(Records excerpted from a collection)
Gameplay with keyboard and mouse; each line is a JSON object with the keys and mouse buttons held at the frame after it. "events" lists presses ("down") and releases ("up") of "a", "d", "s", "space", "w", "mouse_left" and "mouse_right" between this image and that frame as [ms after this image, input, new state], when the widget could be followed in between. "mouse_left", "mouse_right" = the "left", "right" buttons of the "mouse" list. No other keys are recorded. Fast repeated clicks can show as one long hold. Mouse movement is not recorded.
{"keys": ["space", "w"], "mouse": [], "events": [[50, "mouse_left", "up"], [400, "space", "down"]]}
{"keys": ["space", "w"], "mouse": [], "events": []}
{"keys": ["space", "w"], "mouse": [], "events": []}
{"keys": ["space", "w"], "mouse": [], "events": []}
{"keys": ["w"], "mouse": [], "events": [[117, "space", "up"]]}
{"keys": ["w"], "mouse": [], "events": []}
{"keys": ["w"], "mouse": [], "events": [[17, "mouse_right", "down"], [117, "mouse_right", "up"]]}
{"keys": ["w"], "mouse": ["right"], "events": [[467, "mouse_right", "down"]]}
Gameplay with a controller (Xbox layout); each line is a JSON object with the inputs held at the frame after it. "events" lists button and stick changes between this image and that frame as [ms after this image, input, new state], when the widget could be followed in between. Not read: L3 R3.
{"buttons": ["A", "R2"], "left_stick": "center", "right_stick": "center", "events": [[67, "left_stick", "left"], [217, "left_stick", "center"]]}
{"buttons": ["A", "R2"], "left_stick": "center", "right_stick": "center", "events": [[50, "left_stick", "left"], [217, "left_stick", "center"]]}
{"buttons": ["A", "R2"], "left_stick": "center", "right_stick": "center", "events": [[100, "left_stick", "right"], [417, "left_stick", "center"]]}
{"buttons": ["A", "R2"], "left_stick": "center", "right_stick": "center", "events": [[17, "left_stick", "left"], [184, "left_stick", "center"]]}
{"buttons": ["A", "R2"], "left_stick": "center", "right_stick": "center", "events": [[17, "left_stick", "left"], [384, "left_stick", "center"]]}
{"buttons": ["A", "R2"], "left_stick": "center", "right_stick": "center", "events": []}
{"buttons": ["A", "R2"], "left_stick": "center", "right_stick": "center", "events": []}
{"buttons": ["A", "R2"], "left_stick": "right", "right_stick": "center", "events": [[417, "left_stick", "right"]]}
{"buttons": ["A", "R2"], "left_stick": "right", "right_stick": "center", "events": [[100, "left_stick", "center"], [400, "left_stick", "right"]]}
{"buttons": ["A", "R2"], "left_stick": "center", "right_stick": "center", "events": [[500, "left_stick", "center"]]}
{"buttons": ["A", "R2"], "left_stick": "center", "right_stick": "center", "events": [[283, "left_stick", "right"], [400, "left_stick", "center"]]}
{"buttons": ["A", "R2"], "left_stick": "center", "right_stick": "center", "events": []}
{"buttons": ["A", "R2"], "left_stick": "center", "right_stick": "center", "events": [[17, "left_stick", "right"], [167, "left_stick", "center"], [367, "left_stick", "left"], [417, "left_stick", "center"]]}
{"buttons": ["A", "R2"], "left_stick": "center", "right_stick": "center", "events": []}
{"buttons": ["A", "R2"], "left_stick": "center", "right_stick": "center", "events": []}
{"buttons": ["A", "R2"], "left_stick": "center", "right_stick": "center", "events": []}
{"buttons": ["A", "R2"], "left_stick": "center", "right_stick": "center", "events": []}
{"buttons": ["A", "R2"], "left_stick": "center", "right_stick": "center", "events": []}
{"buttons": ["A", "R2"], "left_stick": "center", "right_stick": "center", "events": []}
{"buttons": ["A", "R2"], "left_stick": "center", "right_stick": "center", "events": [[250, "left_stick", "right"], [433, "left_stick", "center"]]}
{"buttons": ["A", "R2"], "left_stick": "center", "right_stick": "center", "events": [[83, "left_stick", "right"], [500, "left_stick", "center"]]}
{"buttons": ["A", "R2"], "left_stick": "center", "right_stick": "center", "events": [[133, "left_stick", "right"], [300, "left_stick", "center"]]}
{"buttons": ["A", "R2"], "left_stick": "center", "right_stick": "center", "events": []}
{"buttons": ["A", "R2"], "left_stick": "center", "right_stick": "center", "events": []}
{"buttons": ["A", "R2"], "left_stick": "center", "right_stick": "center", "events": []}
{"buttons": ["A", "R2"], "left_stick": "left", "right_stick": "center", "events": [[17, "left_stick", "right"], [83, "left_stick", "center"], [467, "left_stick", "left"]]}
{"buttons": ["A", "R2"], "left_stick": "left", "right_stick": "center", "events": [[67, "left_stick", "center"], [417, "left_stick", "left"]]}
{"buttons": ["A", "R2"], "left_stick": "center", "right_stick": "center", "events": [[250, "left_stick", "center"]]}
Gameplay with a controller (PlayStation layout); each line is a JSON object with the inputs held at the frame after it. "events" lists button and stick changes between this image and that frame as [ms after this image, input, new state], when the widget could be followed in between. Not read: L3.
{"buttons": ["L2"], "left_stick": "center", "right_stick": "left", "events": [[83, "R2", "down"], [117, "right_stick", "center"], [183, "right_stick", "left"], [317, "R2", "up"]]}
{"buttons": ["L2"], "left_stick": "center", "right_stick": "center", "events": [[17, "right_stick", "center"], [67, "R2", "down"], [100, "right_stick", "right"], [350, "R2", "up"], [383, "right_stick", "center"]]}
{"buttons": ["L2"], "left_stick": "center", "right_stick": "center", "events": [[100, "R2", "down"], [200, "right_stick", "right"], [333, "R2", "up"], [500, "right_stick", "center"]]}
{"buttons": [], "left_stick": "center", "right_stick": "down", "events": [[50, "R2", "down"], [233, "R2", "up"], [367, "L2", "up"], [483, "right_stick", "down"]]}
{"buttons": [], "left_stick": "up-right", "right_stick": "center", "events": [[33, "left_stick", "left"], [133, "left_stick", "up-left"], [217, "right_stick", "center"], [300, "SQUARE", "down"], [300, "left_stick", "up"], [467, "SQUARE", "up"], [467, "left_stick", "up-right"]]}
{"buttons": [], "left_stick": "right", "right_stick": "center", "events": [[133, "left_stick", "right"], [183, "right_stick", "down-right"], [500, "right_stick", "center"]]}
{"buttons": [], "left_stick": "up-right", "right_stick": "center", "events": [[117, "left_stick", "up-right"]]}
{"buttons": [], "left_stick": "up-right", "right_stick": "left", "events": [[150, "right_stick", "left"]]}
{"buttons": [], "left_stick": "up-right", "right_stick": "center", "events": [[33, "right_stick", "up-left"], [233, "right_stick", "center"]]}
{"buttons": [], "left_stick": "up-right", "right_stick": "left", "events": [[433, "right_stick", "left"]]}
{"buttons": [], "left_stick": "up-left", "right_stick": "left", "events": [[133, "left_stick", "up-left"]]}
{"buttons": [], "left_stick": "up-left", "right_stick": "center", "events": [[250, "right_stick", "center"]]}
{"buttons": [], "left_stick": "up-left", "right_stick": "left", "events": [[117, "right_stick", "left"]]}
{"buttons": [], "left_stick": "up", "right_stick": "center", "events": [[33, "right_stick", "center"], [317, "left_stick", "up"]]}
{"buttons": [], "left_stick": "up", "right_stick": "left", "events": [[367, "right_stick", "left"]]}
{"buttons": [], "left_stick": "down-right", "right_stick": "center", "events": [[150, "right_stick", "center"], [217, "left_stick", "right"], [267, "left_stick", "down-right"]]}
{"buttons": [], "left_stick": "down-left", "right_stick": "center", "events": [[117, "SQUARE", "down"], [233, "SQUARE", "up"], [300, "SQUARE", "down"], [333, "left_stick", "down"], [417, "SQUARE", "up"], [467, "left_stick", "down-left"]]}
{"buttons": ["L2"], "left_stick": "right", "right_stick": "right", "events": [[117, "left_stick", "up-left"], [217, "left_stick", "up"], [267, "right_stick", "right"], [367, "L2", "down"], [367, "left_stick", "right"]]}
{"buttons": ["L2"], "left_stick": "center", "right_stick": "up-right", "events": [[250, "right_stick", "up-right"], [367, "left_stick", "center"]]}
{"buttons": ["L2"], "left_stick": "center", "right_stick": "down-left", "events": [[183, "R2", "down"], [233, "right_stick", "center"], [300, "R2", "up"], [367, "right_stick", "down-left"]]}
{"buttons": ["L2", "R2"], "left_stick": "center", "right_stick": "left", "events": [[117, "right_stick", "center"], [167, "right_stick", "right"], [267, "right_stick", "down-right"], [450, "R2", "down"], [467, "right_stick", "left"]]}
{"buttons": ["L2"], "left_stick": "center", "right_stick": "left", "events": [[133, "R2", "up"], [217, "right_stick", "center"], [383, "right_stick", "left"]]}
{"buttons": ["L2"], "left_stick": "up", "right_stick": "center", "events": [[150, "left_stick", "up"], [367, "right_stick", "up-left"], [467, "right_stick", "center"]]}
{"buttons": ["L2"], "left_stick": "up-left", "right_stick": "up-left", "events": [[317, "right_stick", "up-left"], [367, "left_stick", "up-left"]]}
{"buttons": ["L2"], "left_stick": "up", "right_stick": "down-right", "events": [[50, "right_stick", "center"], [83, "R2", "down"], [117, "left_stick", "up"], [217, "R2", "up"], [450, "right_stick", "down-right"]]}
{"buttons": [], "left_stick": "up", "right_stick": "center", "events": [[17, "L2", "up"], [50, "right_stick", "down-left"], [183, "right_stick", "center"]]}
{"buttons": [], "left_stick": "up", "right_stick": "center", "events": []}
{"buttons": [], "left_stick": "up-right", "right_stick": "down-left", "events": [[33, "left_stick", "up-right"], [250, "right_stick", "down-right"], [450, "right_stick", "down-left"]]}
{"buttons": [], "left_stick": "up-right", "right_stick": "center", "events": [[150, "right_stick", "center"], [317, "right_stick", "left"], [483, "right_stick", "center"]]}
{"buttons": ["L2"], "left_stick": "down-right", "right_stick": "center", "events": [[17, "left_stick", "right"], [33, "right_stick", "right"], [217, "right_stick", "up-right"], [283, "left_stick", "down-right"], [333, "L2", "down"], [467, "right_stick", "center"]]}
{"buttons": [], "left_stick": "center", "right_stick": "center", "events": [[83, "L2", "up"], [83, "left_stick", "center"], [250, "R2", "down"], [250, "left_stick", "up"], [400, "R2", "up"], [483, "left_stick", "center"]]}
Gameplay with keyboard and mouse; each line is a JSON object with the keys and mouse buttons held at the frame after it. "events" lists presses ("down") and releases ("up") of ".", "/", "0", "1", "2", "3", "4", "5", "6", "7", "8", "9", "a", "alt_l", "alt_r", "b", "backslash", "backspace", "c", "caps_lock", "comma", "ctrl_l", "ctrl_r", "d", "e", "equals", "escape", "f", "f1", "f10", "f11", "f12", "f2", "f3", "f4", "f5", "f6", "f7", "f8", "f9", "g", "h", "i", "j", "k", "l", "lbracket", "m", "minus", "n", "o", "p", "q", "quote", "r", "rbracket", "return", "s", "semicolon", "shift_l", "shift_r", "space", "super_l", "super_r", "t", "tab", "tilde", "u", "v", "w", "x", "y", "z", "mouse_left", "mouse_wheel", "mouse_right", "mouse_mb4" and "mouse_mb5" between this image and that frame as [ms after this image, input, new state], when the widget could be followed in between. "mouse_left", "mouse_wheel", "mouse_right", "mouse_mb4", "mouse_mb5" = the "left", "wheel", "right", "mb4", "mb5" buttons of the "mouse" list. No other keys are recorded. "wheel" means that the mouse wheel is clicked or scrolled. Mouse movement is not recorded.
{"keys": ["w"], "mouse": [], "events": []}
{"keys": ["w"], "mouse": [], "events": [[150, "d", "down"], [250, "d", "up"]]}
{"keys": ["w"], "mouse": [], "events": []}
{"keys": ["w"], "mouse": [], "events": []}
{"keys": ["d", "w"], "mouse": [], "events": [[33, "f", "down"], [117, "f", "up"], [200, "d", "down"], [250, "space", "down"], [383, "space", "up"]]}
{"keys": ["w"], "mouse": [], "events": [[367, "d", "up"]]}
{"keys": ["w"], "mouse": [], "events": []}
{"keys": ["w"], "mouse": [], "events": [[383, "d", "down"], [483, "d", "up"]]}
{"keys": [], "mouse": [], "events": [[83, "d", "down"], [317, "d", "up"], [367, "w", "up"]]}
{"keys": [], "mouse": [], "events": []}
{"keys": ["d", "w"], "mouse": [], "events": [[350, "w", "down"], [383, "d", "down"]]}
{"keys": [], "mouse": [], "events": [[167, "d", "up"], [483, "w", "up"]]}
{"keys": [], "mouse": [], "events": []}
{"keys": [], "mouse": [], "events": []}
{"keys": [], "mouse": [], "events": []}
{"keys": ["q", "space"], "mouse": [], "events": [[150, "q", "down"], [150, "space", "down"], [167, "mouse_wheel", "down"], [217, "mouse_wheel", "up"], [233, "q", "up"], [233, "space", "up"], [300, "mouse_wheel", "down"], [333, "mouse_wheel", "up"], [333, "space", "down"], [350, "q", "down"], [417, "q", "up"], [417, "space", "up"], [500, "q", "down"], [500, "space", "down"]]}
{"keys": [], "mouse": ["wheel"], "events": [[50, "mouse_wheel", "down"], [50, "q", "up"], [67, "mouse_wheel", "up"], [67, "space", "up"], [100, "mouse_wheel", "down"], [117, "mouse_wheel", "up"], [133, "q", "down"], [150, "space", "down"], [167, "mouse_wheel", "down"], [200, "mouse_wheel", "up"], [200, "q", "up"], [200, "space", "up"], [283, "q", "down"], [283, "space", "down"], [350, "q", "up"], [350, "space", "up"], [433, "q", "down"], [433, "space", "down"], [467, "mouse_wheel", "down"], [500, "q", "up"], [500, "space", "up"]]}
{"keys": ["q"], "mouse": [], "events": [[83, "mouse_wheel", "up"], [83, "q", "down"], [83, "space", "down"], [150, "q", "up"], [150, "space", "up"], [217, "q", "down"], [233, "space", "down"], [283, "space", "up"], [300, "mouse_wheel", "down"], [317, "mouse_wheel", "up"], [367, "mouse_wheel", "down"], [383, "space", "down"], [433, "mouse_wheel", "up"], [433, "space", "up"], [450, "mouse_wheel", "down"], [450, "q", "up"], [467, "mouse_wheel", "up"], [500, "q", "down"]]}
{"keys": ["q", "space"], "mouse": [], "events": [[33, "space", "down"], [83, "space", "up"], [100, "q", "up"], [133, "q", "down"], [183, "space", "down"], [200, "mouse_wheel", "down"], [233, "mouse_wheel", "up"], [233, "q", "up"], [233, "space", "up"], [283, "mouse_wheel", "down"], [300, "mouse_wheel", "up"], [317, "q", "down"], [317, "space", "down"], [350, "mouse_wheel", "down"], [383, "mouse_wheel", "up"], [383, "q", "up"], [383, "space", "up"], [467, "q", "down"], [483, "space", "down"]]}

Task goal: When a line in the records above contains the word "controller", copy it.

Answer space:
Gameplay with a controller (Xbox layout); each line is a JSON object with the inputs held at the frame after it. "events" lists button and stick changes between this image and that frame as [ms after this image, input, new state], when the widget could be followed in between. Not read: L3 R3.
Gameplay with a controller (PlayStation layout); each line is a JSON object with the inputs held at the frame after it. "events" lists button and stick changes between this image and that frame as [ms after this image, input, new state], when the widget could be followed in between. Not read: L3.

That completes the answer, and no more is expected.